## WHAT YOU HAVE TO DO
Each line of the data should be duplicated precisely.

Extracted data entries:
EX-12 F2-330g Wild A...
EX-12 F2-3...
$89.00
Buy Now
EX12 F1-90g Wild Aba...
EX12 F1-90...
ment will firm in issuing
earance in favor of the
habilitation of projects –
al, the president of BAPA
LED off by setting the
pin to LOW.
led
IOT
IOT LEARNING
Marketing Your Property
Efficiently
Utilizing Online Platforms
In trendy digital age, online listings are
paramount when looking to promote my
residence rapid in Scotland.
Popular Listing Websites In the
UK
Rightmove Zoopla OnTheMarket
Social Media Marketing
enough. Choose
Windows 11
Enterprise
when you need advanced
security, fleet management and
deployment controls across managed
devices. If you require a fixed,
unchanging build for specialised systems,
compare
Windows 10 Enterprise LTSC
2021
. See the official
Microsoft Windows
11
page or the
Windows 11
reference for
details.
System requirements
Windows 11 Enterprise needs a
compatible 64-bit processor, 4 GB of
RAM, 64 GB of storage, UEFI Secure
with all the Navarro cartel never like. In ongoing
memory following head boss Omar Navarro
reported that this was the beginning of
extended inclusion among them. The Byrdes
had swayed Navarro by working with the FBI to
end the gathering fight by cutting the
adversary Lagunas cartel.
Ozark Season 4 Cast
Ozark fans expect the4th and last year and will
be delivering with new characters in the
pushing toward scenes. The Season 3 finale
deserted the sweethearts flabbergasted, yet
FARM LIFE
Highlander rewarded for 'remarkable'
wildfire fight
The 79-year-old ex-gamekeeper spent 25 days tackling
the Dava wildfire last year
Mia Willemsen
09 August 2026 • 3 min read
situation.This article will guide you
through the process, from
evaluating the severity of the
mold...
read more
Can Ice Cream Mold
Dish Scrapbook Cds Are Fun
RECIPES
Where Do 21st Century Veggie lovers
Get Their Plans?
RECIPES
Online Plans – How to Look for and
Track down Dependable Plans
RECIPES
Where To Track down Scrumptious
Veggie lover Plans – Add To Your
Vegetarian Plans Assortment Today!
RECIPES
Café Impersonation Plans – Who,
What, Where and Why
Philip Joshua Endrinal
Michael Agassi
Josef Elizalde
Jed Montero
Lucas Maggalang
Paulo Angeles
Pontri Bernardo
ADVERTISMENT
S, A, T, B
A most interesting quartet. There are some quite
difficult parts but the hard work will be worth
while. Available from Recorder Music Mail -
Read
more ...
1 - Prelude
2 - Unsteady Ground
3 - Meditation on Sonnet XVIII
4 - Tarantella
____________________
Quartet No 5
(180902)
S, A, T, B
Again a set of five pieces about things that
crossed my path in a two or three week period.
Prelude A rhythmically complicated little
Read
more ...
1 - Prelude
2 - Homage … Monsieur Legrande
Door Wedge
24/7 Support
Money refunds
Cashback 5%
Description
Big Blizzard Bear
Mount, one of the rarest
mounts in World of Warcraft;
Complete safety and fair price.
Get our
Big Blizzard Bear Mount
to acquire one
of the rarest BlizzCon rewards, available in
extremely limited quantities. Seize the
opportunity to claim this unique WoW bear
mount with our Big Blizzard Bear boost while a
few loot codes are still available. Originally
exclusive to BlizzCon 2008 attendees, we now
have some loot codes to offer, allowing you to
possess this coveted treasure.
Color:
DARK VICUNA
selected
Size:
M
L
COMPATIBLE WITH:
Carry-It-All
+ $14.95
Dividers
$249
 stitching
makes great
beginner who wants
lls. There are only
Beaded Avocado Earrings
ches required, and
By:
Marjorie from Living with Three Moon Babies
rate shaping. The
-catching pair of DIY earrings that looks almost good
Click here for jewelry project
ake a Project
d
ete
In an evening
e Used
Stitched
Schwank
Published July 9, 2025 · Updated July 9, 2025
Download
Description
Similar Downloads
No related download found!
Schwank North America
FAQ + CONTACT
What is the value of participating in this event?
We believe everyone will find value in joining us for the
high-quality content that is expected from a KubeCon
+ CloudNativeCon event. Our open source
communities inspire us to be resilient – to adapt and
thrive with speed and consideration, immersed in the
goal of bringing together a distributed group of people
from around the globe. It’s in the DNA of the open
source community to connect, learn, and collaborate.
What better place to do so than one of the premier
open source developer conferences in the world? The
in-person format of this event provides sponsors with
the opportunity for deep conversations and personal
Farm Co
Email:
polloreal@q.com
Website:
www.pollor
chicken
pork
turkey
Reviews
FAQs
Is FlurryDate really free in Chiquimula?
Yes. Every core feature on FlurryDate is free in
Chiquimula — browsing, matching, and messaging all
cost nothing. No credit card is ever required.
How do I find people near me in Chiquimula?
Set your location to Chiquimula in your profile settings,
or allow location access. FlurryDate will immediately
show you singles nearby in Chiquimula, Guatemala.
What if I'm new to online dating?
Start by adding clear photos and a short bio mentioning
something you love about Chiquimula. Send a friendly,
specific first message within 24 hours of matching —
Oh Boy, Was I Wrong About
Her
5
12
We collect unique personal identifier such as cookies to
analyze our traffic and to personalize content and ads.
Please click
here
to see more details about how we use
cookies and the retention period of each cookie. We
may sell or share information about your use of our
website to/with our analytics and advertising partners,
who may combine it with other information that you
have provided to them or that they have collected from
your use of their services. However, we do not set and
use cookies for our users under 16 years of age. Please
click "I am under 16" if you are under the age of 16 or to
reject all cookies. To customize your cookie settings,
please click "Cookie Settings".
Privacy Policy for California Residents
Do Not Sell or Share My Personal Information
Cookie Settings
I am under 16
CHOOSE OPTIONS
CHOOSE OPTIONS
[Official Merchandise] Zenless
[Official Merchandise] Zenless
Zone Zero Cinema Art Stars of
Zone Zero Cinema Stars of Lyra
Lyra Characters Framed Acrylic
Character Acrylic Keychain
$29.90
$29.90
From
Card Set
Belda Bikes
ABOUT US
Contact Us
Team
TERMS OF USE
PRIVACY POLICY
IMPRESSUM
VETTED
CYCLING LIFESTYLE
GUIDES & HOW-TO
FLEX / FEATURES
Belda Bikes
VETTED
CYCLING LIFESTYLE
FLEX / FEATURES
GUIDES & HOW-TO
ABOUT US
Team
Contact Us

## WRITTEN SOLUTION
EX-12 F2-330g Wild A...
EX-12 F2-3...
$89.00
Buy Now
EX12 F1-90g Wild Aba...
EX12 F1-90...
ment will firm in issuing
earance in favor of the
habilitation of projects –
al, the president of BAPA
LED off by setting the
pin to LOW.
led
IOT
IOT LEARNING
Marketing Your Property
Efficiently
Utilizing Online Platforms
In trendy digital age, online listings are
paramount when looking to promote my
residence rapid in Scotland.
Popular Listing Websites In the
UK
Rightmove Zoopla OnTheMarket
Social Media Marketing
enough. Choose
Windows 11
Enterprise
when you need advanced
security, fleet management and
deployment controls across managed
devices. If you require a fixed,
unchanging build for specialised systems,
compare
Windows 10 Enterprise LTSC
2021
. See the official
Microsoft Windows
11
page or the
Windows 11
reference for
details.
System requirements
Windows 11 Enterprise needs a
compatible 64-bit processor, 4 GB of
RAM, 64 GB of storage, UEFI Secure
with all the Navarro cartel never like. In ongoing
memory following head boss Omar Navarro
reported that this was the beginning of
extended inclusion among them. The Byrdes
had swayed Navarro by working with the FBI to
end the gathering fight by cutting the
adversary Lagunas cartel.
Ozark Season 4 Cast
Ozark fans expect the4th and last year and will
be delivering with new characters in the
pushing toward scenes. The Season 3 finale
deserted the sweethearts flabbergasted, yet
FARM LIFE
Highlander rewarded for 'remarkable'
wildfire fight
The 79-year-old ex-gamekeeper spent 25 days tackling
the Dava wildfire last year
Mia Willemsen
09 August 2026 • 3 min read
situation.This article will guide you
through the process, from
evaluating the severity of the
mold...
read more
Can Ice Cream Mold
Dish Scrapbook Cds Are Fun
RECIPES
Where Do 21st Century Veggie lovers
Get Their Plans?
RECIPES
Online Plans – How to Look for and
Track down Dependable Plans
RECIPES
Where To Track down Scrumptious
Veggie lover Plans – Add To Your
Vegetarian Plans Assortment Today!
RECIPES
Café Impersonation Plans – Who,
What, Where and Why
Philip Joshua Endrinal
Michael Agassi
Josef Elizalde
Jed Montero
Lucas Maggalang
Paulo Angeles
Pontri Bernardo
ADVERTISMENT
S, A, T, B
A most interesting quartet. There are some quite
difficult parts but the hard work will be worth
while. Available from Recorder Music Mail -
Read
more ...
1 - Prelude
2 - Unsteady Ground
3 - Meditation on Sonnet XVIII
4 - Tarantella
____________________
Quartet No 5
(180902)
S, A, T, B
Again a set of five pieces about things that
crossed my path in a two or three week period.
Prelude A rhythmically complicated little
Read
more ...
1 - Prelude
2 - Homage … Monsieur Legrande
Door Wedge
24/7 Support
Money refunds
Cashback 5%
Description
Big Blizzard Bear
Mount, one of the rarest
mounts in World of Warcraft;
Complete safety and fair price.
Get our
Big Blizzard Bear Mount
to acquire one
of the rarest BlizzCon rewards, available in
extremely limited quantities. Seize the
opportunity to claim this unique WoW bear
mount with our Big Blizzard Bear boost while a
few loot codes are still available. Originally
exclusive to BlizzCon 2008 attendees, we now
have some loot codes to offer, allowing you to
possess this coveted treasure.
Color:
DARK VICUNA
selected
Size:
M
L
COMPATIBLE WITH:
Carry-It-All
+ $14.95
Dividers
$249
 stitching
makes great
beginner who wants
lls. There are only
Beaded Avocado Earrings
ches required, and
By:
Marjorie from Living with Three Moon Babies
rate shaping. The
-catching pair of DIY earrings that looks almost good
Click here for jewelry project
ake a Project
d
ete
In an evening
e Used
Stitched
Schwank
Published July 9, 2025 · Updated July 9, 2025
Download
Description
Similar Downloads
No related download found!
Schwank North America
FAQ + CONTACT
What is the value of participating in this event?
We believe everyone will find value in joining us for the
high-quality content that is expected from a KubeCon
+ CloudNativeCon event. Our open source
communities inspire us to be resilient – to adapt and
thrive with speed and consideration, immersed in the
goal of bringing together a distributed group of people
from around the globe. It’s in the DNA of the open
source community to connect, learn, and collaborate.
What better place to do so than one of the premier
open source developer conferences in the world? The
in-person format of this event provides sponsors with
the opportunity for deep conversations and personal
Farm Co
Email:
polloreal@q.com
Website:
www.pollor
chicken
pork
turkey
Reviews
FAQs
Is FlurryDate really free in Chiquimula?
Yes. Every core feature on FlurryDate is free in
Chiquimula — browsing, matching, and messaging all
cost nothing. No credit card is ever required.
How do I find people near me in Chiquimula?
Set your location to Chiquimula in your profile settings,
or allow location access. FlurryDate will immediately
show you singles nearby in Chiquimula, Guatemala.
What if I'm new to online dating?
Start by adding clear photos and a short bio mentioning
something you love about Chiquimula. Send a friendly,
specific first message within 24 hours of matching —
Oh Boy, Was I Wrong About
Her
5
12
We collect unique personal identifier such as cookies to
analyze our traffic and to personalize content and ads.
Please click
here
to see more details about how we use
cookies and the retention period of each cookie. We
may sell or share information about your use of our
website to/with our analytics and advertising partners,
who may combine it with other information that you
have provided to them or that they have collected from
your use of their services. However, we do not set and
use cookies for our users under 16 years of age. Please
click "I am under 16" if you are under the age of 16 or to
reject all cookies. To customize your cookie settings,
please click "Cookie Settings".
Privacy Policy for California Residents
Do Not Sell or Share My Personal Information
Cookie Settings
I am under 16
CHOOSE OPTIONS
CHOOSE OPTIONS
[Official Merchandise] Zenless
[Official Merchandise] Zenless
Zone Zero Cinema Art Stars of
Zone Zero Cinema Stars of Lyra
Lyra Characters Framed Acrylic
Character Acrylic Keychain
$29.90
$29.90
From
Card Set
Belda Bikes
ABOUT US
Contact Us
Team
TERMS OF USE
PRIVACY POLICY
IMPRESSUM
VETTED
CYCLING LIFESTYLE
GUIDES & HOW-TO
FLEX / FEATURES
Belda Bikes
VETTED
CYCLING LIFESTYLE
FLEX / FEATURES
GUIDES & HOW-TO
ABOUT US
Team
Contact Us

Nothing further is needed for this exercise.